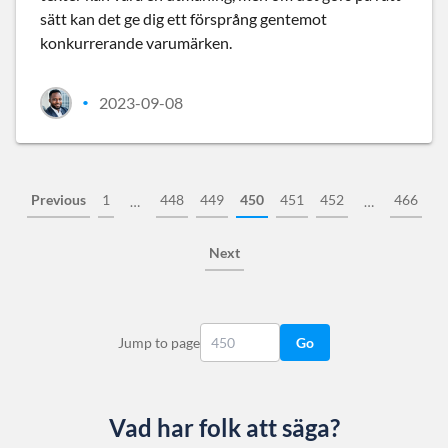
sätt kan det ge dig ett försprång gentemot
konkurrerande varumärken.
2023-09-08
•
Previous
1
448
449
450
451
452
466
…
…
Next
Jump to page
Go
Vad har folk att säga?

**PROMPT**. Copy out the text of every entry above line for line, without changing anything. Leave the pictures out.

**ANSWER BOX**.
sätt kan det ge dig ett försprång gentemot
konkurrerande varumärken.
2023-09-08
•
Previous
1
448
449
450
451
452
466
…
…
Next
Jump to page
Go
Vad har folk att säga?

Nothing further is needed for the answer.